Submitted to: HortScience
Publication Type: Germplasm Release
Publication Acceptance Date: 11/12/1996
Publication Date: N/A
Interpretive Summary: The southern root-knot nematode is a serious pest of many crops. Although plant breeders have been quite successful in developing resistant varieties, they are often handicapped in their efforts because of the expense incurred in production of the large amount of nematode inoculum (nematode eggs) needed to evaluate the resistance characteristics of their breeding lines. The USDA has released a new cayenne pepper, designated PA-136, that is an exeptional host for the production of southern root-knot nematode inoculum. Root-knot nematode-infected PA-136 plants produce tremendous numbers of nematode eggs; the root system of a single PA-136 plant can produce enough eggs for a plant breeder to evaluate 2,000 plants for resistance to root-knot nematodes. Unlike other commonly used host plants, PA-136 plants tolerate heavy nematode infestations without succumbing to secondary root diseases. With adequate care, root-knot nematode-infected PA-136 plants will remain in good condition for extended periods thereby allowing a long time interval for extraction of large numbers of eggs. The utilization of PA-136 to produce inoculum should increase the efficiency of plant breeding efforts to develop root-knot nematode resistant cultivars.
Technical Abstract: The USDA has released a cayenne-type pepper (Capsicum annuum) germplasm line for use as a host for the production of southern root-knot nematode (Meloidogyne incognita) inoculum. The new germplasm line, designated PA-136, was derived from a single plant that was selected in 1981 from a 'Carolina Hot' population that was heterogeneous for many traits, including gplant habit, fruit color, and resistance to root-knot nematodes.
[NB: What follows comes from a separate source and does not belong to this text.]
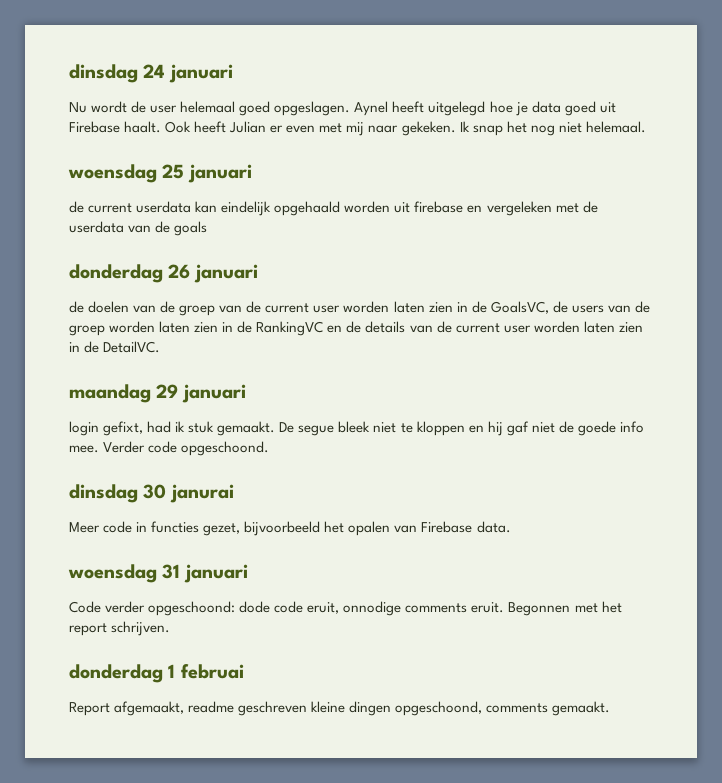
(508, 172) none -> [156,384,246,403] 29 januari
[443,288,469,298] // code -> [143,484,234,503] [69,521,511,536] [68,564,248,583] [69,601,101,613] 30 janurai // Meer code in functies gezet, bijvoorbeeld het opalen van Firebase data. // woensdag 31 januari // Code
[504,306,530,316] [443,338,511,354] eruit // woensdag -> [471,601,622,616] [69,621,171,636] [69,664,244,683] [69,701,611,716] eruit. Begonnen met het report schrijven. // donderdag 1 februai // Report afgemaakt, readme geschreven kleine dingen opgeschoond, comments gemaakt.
Four to six weeks after inoculation with M. incognita eggs, numerous small galls bearing large egg masses develop on PA-136 roots. Abundant egg production continues for several months. The eggs are easily extracted using 0.1% NaOCl. The root system of a single, greenhouse-grown plant yields an average of 4.4 million eggs. The root systems of M. incognita-infected PA-136 plants do not appear to be as susceptible to root diseases caused by secondary plant pathogens as do the root systems of other host plants commonly used to produce M. incognita inoculum. With adequate care, M. incognita-infected PA-136 plants will remain in good condition for extended periods thereby allowing a long time interval for extraction of the large numbers of eggs needed for use as inoculum in plant germplasm evaluation studies.